Requirement:
Continue the forum thread about seats on the City of New Orleans train from the point where it stops.

Text under study:
::::::
# Seats on the City of New Orleans



## Peter N (Aug 10, 2015)

Hi Amtrak experts

My partner and I are fairly experienced European train travellers but are making our Amtrak debut next Easter Monday with a one way New Orleans to Memphis ride on the CoNO.

We're thinking of booking the upper level coach, based on the discussions we've read elsewhere on the forum. From a look at the Amtrak ticketing website there doesn't appear to be an option to select particular seats. Is it just first come first served? What would you guys regard as good seats for this trip?

I see that New Orleans has a Baggage Checking service. How does this work, and are you expected to tip the guy who takes your bags?

Feel free to point me to other posts if this has been covered in detail elsewhere.

Many thanks

Peter


----------



## Ryan (Aug 10, 2015)

Hi Peter, welcome!

Seat are not assigned at the time of booking, the most likely course of action is that you will be directed to a particular car based on destination (Amtrak tries to group people by destination so people don't miss their stops and to prevent noise from boarding/alighting from disturbing through passengers), and then possibly assigned seats by the coach attendant in that car.

Other than window/aisle, there isn't a whole lot of difference in seats. At the ends of the cars can be noisy from the end doors, but on the bilevel trains like the CoNO, you also get noise from the stairwell in the center of the car.


----------



## Ryan (Aug 10, 2015)
::::::
The data:
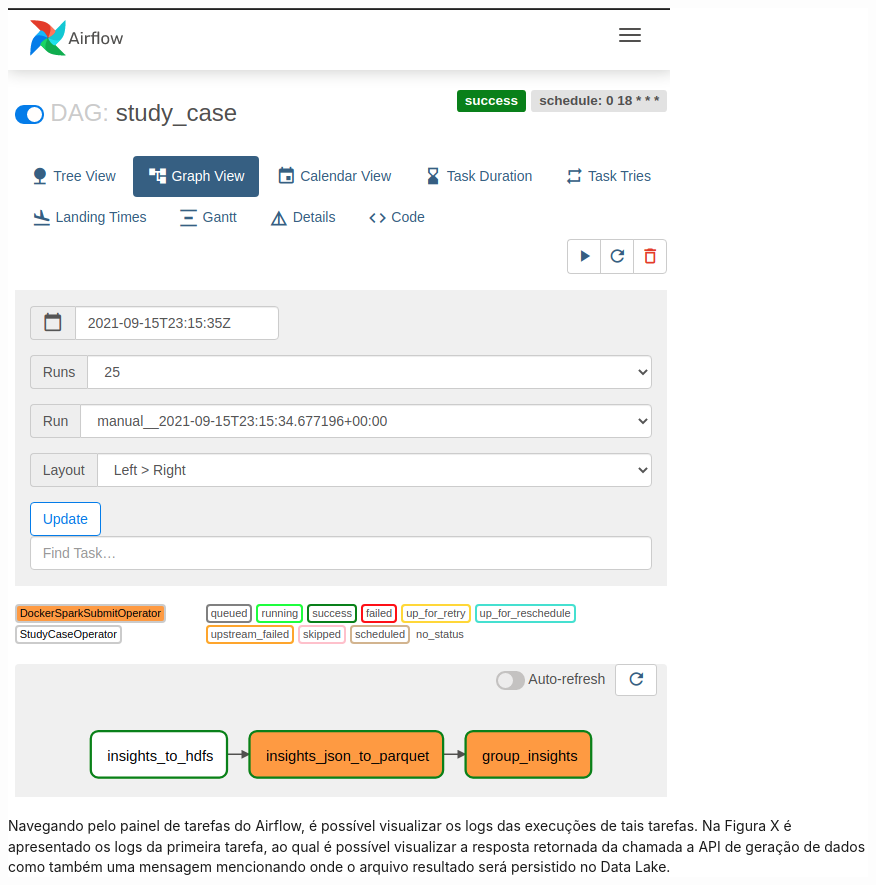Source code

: ![Representação gráfica da DAG ETL](./images/airflow_run_dags.png)

Navegando pelo painel de tarefas do Airflow, é possível visualizar os logs das execuções de tais tarefas. Na Figura X é apresentado os logs da primeira tarefa, ao qual é possível visualizar a resposta retornada da chamada a API de geração de dados como também uma mensagem mencionando onde o arquivo resultado será persistido no Data Lake.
::::::
Answer to the problem:
For baggage, checking is airport-like. Drop your bags at the counter (someone who has been to New Orleans) can give you more detail, and pick them up at the end. No tips, unless you enlist the services of a Red a Cap to get your bags from the street into the station.


----------



## Peter N (Aug 10, 2015)

Thanks Ryan, looks like we can go ahead and book. We'll probably go the upper level.

I notice the Amtrak rewards program gives you some bonus points if you travel within 90 days of joining, so we may as well hold off joining the program until less than three months from our date of travel.


----------



## Ryan (Aug 10, 2015)

That's a good plan. You also get points for referring someone, so one of you should sign up and then refer the other to collect a few more points.


----------



## Peter N (Aug 11, 2015)

Peter N said:


> Thanks Ryan, looks like we can go ahead and book. We'll probably go the upper level.
> 
> I notice the Amtrak rewards program gives you some bonus points if you travel within 90 days of joining, so we may as well hold off joining the program until less than three months from our date of travel.



Hmm, just got a note from Amtrak to say you have to be a USA or Canadian resident to be in the program. No biggie...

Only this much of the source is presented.